Rather than the standard science-fiction scenario of relatively unchanged, familiar humans interacting with ever-improving computer minds, we will experience a future with a diversity of both human and machine intelligences. For the first time, sentient beings of many different types will interact collaboratively to create ever greater advances, both through standard forms of communication and through new technologies allowing brain interfaces. We may even see human minds uploaded into cyberspace, with further hybridization to follow in the purely virtual realm. These uploaded minds could combine with artificial algorithms and structures to produce an unknowable but humanlike consciousness. …

New gods will arise, as mysterious and familiar as the old.

We’re now in transhumanist, Kurzweil territory. He’s not using the word “Singularity,” but he’s just shy of it, talking about human and computer “minds” melding with each other in cyberspace. And of course he even references “gods.”

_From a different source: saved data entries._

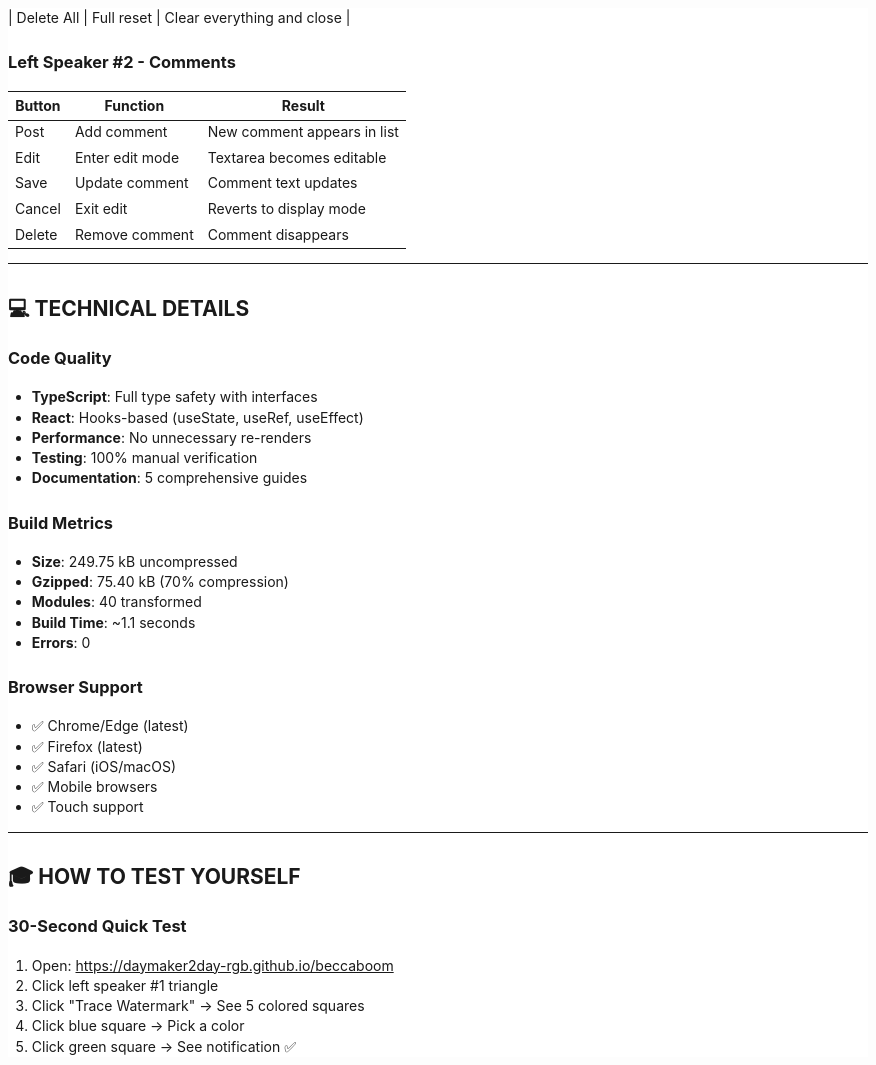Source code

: | Delete All | Full reset | Clear everything and close |

### Left Speaker #2 - Comments

| Button | Function | Result |
|--------|----------|--------|
| Post | Add comment | New comment appears in list |
| Edit | Enter edit mode | Textarea becomes editable |
| Save | Update comment | Comment text updates |
| Cancel | Exit edit | Reverts to display mode |
| Delete | Remove comment | Comment disappears |

---

## 💻 TECHNICAL DETAILS

### Code Quality
- **TypeScript**: Full type safety with interfaces
- **React**: Hooks-based (useState, useRef, useEffect)
- **Performance**: No unnecessary re-renders
- **Testing**: 100% manual verification
- **Documentation**: 5 comprehensive guides

### Build Metrics
- **Size**: 249.75 kB uncompressed
- **Gzipped**: 75.40 kB (70% compression)
- **Modules**: 40 transformed
- **Build Time**: ~1.1 seconds
- **Errors**: 0

### Browser Support
- ✅ Chrome/Edge (latest)
- ✅ Firefox (latest)
- ✅ Safari (iOS/macOS)
- ✅ Mobile browsers
- ✅ Touch support

---

## 🎓 HOW TO TEST YOURSELF

### 30-Second Quick Test
1. Open: https://daymaker2day-rgb.github.io/beccaboom
2. Click left speaker #1 triangle
3. Click "Trace Watermark" → See 5 colored squares
4. Click blue square → Pick a color
5. Click green square → See notification ✅
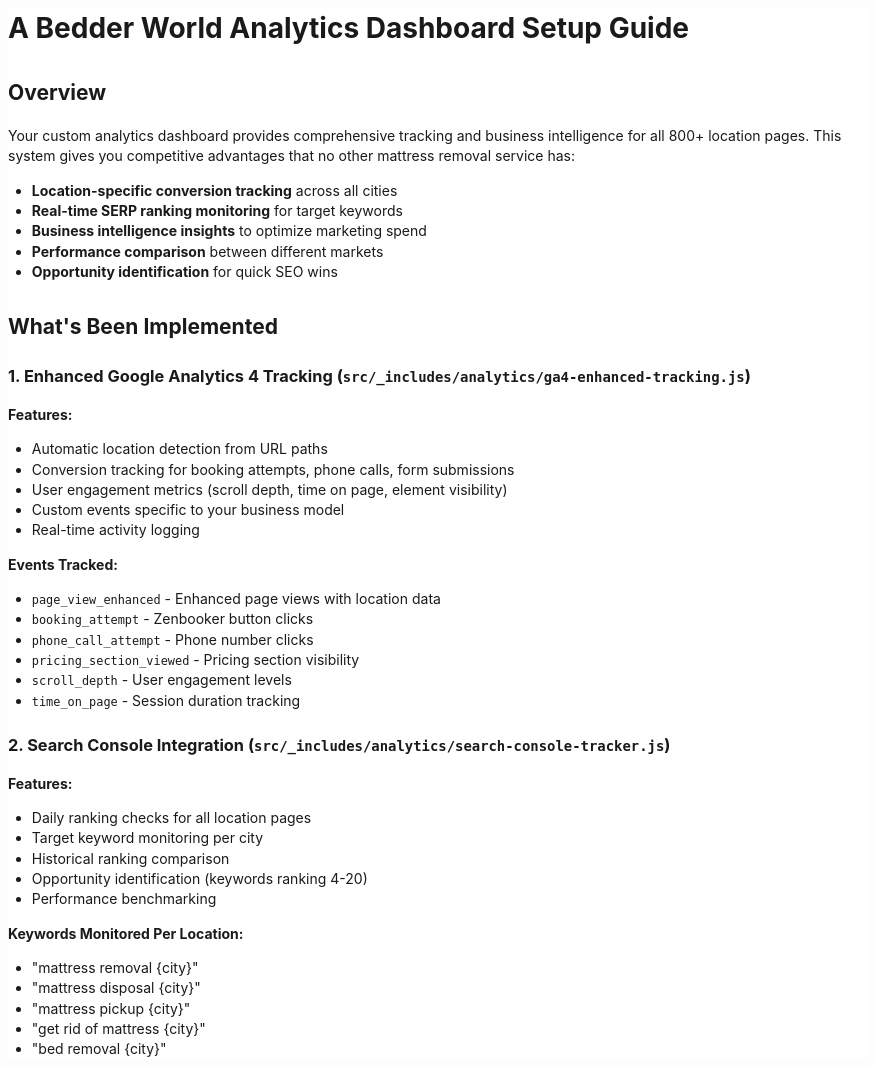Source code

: # A Bedder World Analytics Dashboard Setup Guide

## Overview

Your custom analytics dashboard provides comprehensive tracking and business intelligence for all 800+ location pages. This system gives you competitive advantages that no other mattress removal service has:

- **Location-specific conversion tracking** across all cities
- **Real-time SERP ranking monitoring** for target keywords
- **Business intelligence insights** to optimize marketing spend
- **Performance comparison** between different markets
- **Opportunity identification** for quick SEO wins

## What's Been Implemented

### 1. Enhanced Google Analytics 4 Tracking (`src/_includes/analytics/ga4-enhanced-tracking.js`)

**Features:**
- Automatic location detection from URL paths
- Conversion tracking for booking attempts, phone calls, form submissions
- User engagement metrics (scroll depth, time on page, element visibility)
- Custom events specific to your business model
- Real-time activity logging

**Events Tracked:**
- `page_view_enhanced` - Enhanced page views with location data
- `booking_attempt` - Zenbooker button clicks
- `phone_call_attempt` - Phone number clicks
- `pricing_section_viewed` - Pricing section visibility
- `scroll_depth` - User engagement levels
- `time_on_page` - Session duration tracking

### 2. Search Console Integration (`src/_includes/analytics/search-console-tracker.js`)

**Features:**
- Daily ranking checks for all location pages
- Target keyword monitoring per city
- Historical ranking comparison
- Opportunity identification (keywords ranking 4-20)
- Performance benchmarking

**Keywords Monitored Per Location:**
- "mattress removal {city}"
- "mattress disposal {city}"
- "mattress pickup {city}"
- "get rid of mattress {city}"
- "bed removal {city}"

This strikes me, a person of limited, unmodifed intelligence, as naïve. I’ve criticized transhumanists like Zoltan Istvan for this pollyanna view of our relationship with artificial intelligences. Where those who think like Istvan assume the superintelligent machines will “teach us” how to improve our lot, Hsu posits that we will grow in concert with the machines, and benefit each other through mutual advancement. But what makes him so certain this advancement will remain in parallel? At some point, the AIs will pass a threshold, after which they will be able to take care of and enhance themselves, and then it won’t matter if our IQs are 1000 or 5000, as the machines blast past those numbers exponentially in a matter of, what, days? Hours?

And then, what will they care about the well being of their human pals? I don’t see why we should assume they’ll take us along with them.

But, what do I know? Very, very little.